Tetrabromobisphenol A (TBBPA), a brominated flame retardant with environmental hazards poses challenges for degradation into less dangerous small molecule compounds using conventional single reduction or oxidation methods. In this study, N-doped Fe/Fe3C@NC was prepared as an efficient catalyst for TBBPA degradation in a sequential reduction–oxidation system (SROS). Nitrogen-doped carbon as support decelerated the oxidation of Fe0 and simultaneously accelerated electron transfer within the composites. After the reduction reaction, the Fe species in Fe/Fe3C@NC were converted to Fe2+, which activated peroxymonosulfate more efficiently. Thus, the degradation rate constant (kobs) of TBBPA reached 0.132 min−1, significantly higher than that of a single oxidation system (0.0464 min−1). In addition, the SROS generated more reactive oxygen species, especially O2•- and 1O2, which facilitated electron transport and consequently led to the rapid degradation of TBBPA. Degradation pathways of TBBPA in a SROS were initially proposed, with TBBPA being debrominated gradually during reduction and then directly oxidized by cleaving the central carbon.

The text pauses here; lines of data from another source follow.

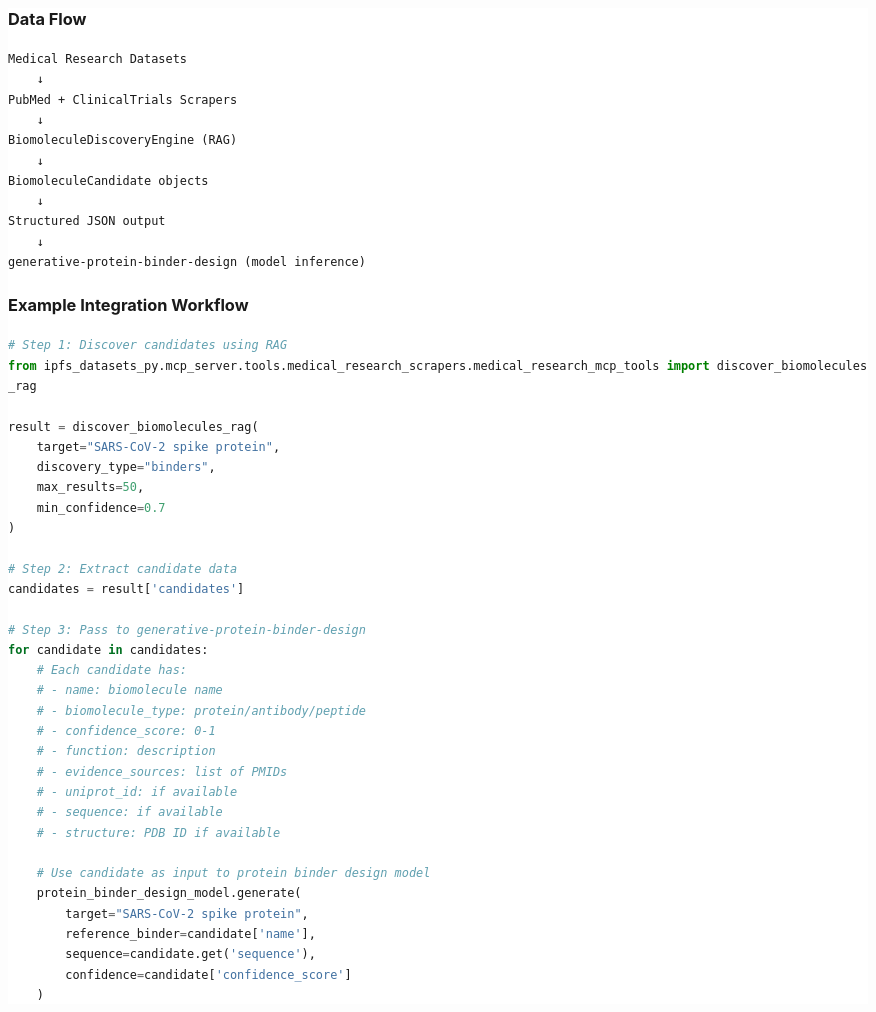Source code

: ### Data Flow

```
Medical Research Datasets
    ↓
PubMed + ClinicalTrials Scrapers
    ↓
BiomoleculeDiscoveryEngine (RAG)
    ↓
BiomoleculeCandidate objects
    ↓
Structured JSON output
    ↓
generative-protein-binder-design (model inference)
```

### Example Integration Workflow

```python
# Step 1: Discover candidates using RAG
from ipfs_datasets_py.mcp_server.tools.medical_research_scrapers.medical_research_mcp_tools import discover_biomolecules_rag

result = discover_biomolecules_rag(
    target="SARS-CoV-2 spike protein",
    discovery_type="binders",
    max_results=50,
    min_confidence=0.7
)

# Step 2: Extract candidate data
candidates = result['candidates']

# Step 3: Pass to generative-protein-binder-design
for candidate in candidates:
    # Each candidate has:
    # - name: biomolecule name
    # - biomolecule_type: protein/antibody/peptide
    # - confidence_score: 0-1
    # - function: description
    # - evidence_sources: list of PMIDs
    # - uniprot_id: if available
    # - sequence: if available
    # - structure: PDB ID if available
    
    # Use candidate as input to protein binder design model
    protein_binder_design_model.generate(
        target="SARS-CoV-2 spike protein",
        reference_binder=candidate['name'],
        sequence=candidate.get('sequence'),
        confidence=candidate['confidence_score']
    )
```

TBBPA mineralization percentage in the SROS reached 86 %, which was the result of the reduction initially increased the oxidizability of the pollutant and ring-opening susceptibility. Predicting the toxicity of the intermediates revealed that the intermediate products generated by the SROS during the TBBPA degradation had lower toxicity. This study provides insights into the efficient mineralization of organic pollutants for the remediation of aquatic environments.